There’s so many potentially interesting tales to be told about The Beat Generation, but Kill Your Darlings just can’t really land on one that is worthy of its runtime.

There’s certainly much to admire about the flick — from its supporting performances to its soundtrack of new hipster grooves (such as TV on the Radio), to its dedication to the period in set design) — but the entire picture seems unclear as to who its designed to appeal to.

Our main protagonist is Allen Ginsberg (played by Daniel Radcliffe), an earnest, modest poet yearning to taste the true life of a poet. He escapes his damaged home life, in which he was left caring for his psychotic mother (Jennifer Jason Leigh), and gets accepted at the prestigious Columbia University, where he soon stumbles into the company of such literary-icons-to-be as William Burroughs and Jack Kerouac, who are all brought together by effete socialite Lucien Carr (Dane DeHaan).

Kill Your Darlings
Directed by
John Krokidas
Cast
Daniel Radcliffe, Dane DeHaan, Michael C. Hall
Release Date
2014
Rob’s Grade: C-

Darlings slowly lurchers toward the infamous case of Carr’s murder of college professor David Kammerer (Michael C. Hall), who stalked the young lad and was said to make threatening advances one drunken evening that ultimately left him on the business end of Carr’s pocket knife and subsequently tossed into the Hudson.
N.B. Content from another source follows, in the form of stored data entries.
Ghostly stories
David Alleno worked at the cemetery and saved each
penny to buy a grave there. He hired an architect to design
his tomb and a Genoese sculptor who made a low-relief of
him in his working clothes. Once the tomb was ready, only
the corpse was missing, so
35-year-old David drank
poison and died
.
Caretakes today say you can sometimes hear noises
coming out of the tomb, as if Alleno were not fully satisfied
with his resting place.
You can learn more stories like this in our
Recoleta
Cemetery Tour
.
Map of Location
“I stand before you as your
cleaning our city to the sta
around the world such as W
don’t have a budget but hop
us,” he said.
It’s a tawdry, salacious tale that has been addressed in various formats from the like of Kerouac, Ginsberg and Burroughs, and certainly seems cinematic enough in setup, but Darlings seems to fumble its approach, leaving too little both with its crowded list of characters or its climactic confrontation with Kammerer, whose relegated to Pluto status in this film’s solar system. Also, seems rather sympathetic to Kammerer, who, by all accounts, began courting Carr when he was only 14.


Ironically, the film’s more interesting aspects are in the prankish antics of Carr and Ginsberg (accompanied at times by Burroughs and Kerouac) sticking the middle finger to the establishment, dabbling with various illicit drugs, and lounging in jazz clubs, ushering in the upcoming hippie movement.
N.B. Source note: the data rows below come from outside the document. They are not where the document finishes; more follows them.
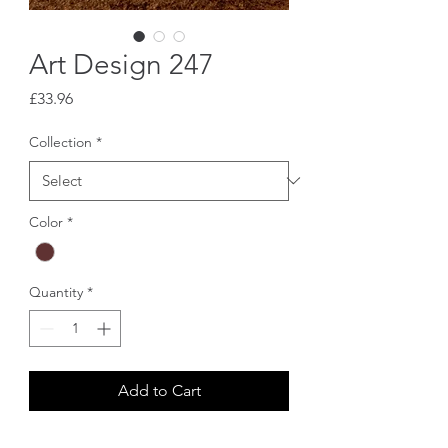
Art Design 247
Price
£33.96
Collection
*
Color
*
Quantity
*
Add to Cart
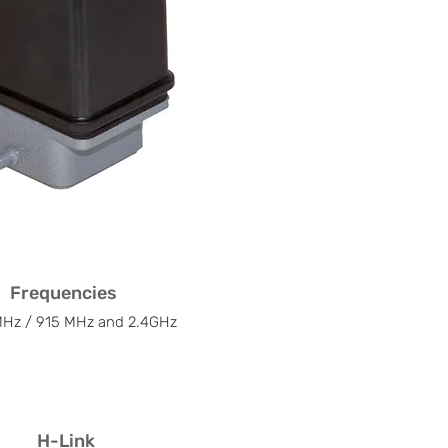
Frequencies
Hz / 915 MHz and 2.4GHz
H-Link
First-time director John Krokidas suffers from an embarrassment of riches in the acting department — aside from landing the post-Potter Radcliffe, Ben Foster is underused as the drugged-up Ginsberg, David Cross cameos as the elder Ginsberg, and Elizabeth Olsen provides a blink-and-you-missed-it cameo. He tries to compensate artistically, by adding a number of needless artistic flourishes that add little to the proceedings and look like someone who wanted to use some of the tricks learned in film school.

For anyone wishing for a more nuanced look at the fuse lighting the Beat movement, consider checking out a copy of Kerouac’s “Vanity of Dolouz,” or “Desolation Angels” (where Ginsberg is referred to as Irwin Garden). Darlings has many things in its favor, but its oddly detached and bland. It never truly finds its rhythm and really misses the Beat.